ESTRATTO FORNITO:
┄┄┄┄┄┄

Quanto al conseguente diritto di riscatto (art. 39 l. n. 392/1978), la disciplina dispone che “qualora il proprietario non provveda alla notificazione di cui all'articolo precedente” (e cioè alla notificazione della denuntiatio prevista per l'esercizio del diritto di prelazione nell'acquisto del bene locato riconosciuto al conduttore di immobile ad uso commerciale) ovvero qualora «il corrispettivo indicato sia superiore a quello risultante dall'atto di trasferimento a titolo oneroso dell'immobile», il conduttore può, entro sei mesi dalla trascrizione del contratto, riscattare l'immobile dall'acquirente e da ogni altro successivo avente causa.

Orbene, dopo aver esaminato gli aspetti generali degli istituti in esame, in merito alla particolare questione analizzata dal Tribunale di Massa, è interessante osservare il principio analizzato in riferimento ad altre pronunce con differente oggetto:

a) nella questione riguardante la validità del riscatto dell'immobile, oggetto di vendita cumulativa, ai sensi degli artt. 38 e 39 della l. n. 392/1978, è stato osservato che il valore dell'unità immobiliare deve essere determinato in una quota proporzionale del corrispettivo globale pattuito, in misura corrispondente al rapporto proporzionale tra il valore catastale rivalutato ed il prezzo effettivamente pagato nell'intero complesso (Cass. civ., sez. III, 17 giugno 2013, n. 15110);

b) in altra vicenda ereditaria, i giudici hanno precisato che il diritto di prelazione spettante al conduttore non trova applicazione nel caso previsto dall'art. 732 c.c. e, quindi, anche qualora il coerede alieni la sua quota a persona estranea alla comunione ereditaria, stante il tenore letterale dell'art. 38 citato e tenuto conto dell'esigenza di garantire al comproprietario di altra quota ereditaria la possibilità di esercitare - nei confronti del terzo acquirente - il retratto successorio (Cass. civ., sez. III, 9 giugno 2010, n. 13838);

c) infine, in àmbito societario, è stato evidenziato che la cessione di quote della società locatrice non è assimilabile al trasferimento a titolo oneroso dell'immobile locato, dal momento che la cessione della quota sociale non attribuisce al socio subentrato la proprietà di una porzione dei beni della società, ma una quota del relativo patrimonio comprensivo delle passività, dei crediti, dei rischi, nonché dei poteri di indirizzo di gestione dei programmi societari con le relative aspettative. Continuando l'immobile ad appartenere alla società e non essendo quindi intervenuta alcuna alienazione a titolo oneroso del bene oggetto della locazione, neppure è ipotizzabile l'esercizio della prelazione e l'eventuale riscatto da parte del conduttore, né nei confronti della società, che non ha mai dismesso il bene locato e né verso i soci subentrati, che non sono mai divenuti proprietari del singolo cespite immobiliare (Trib. Milano 1 luglio 2008).

┄┄┄┄┄┄

DATI FORNITI:
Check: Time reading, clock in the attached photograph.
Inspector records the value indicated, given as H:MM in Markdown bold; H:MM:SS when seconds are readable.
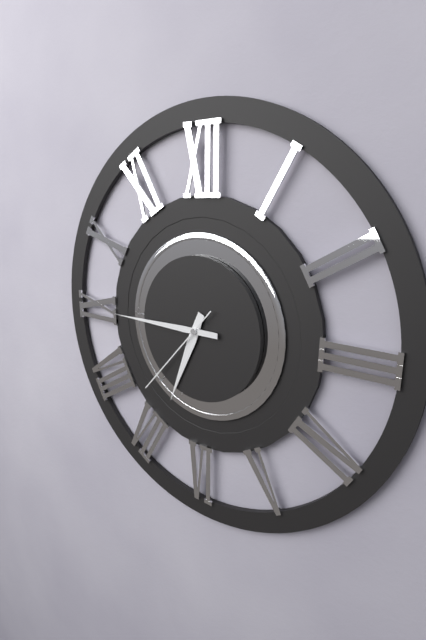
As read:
**6:45:37**
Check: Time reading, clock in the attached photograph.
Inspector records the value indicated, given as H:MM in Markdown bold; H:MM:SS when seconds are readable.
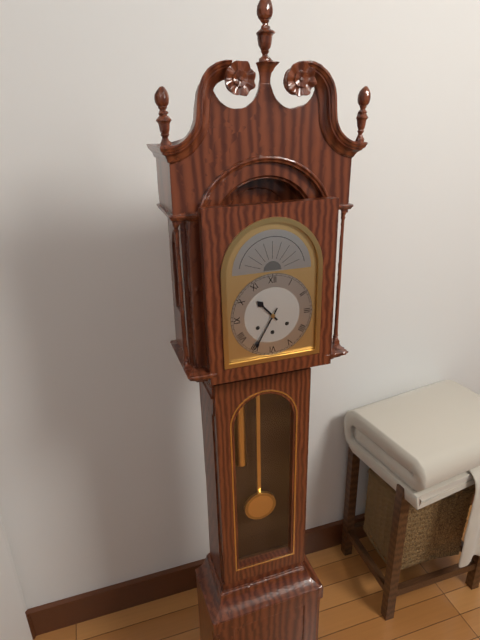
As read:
**10:35**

┄┄┄┄┄┄

COSA PRODURRE: Nell'estratto sulla prelazione e il riscatto, riformula in forma di elenco puntato il paragrafo che comincia con «Quanto al conseguente diritto di riscatto», conservandone i fatti principali.

RISPOSTA QUI SOTTO:
- Norma: art. 39 l. n. 392/1978, che regola il diritto di riscatto del conduttore di immobile ad uso commerciale.
- Primo caso: il proprietario non notifica la denuntiatio prevista dall'articolo precedente per l'esercizio della prelazione nell'acquisto del bene locato.
- Secondo caso: il corrispettivo indicato è superiore a quello risultante dall'atto di trasferimento a titolo oneroso dell'immobile.
- Effetto: il conduttore può riscattare l'immobile dall'acquirente e da ogni altro successivo avente causa.
- Termine: sei mesi dalla trascrizione del contratto.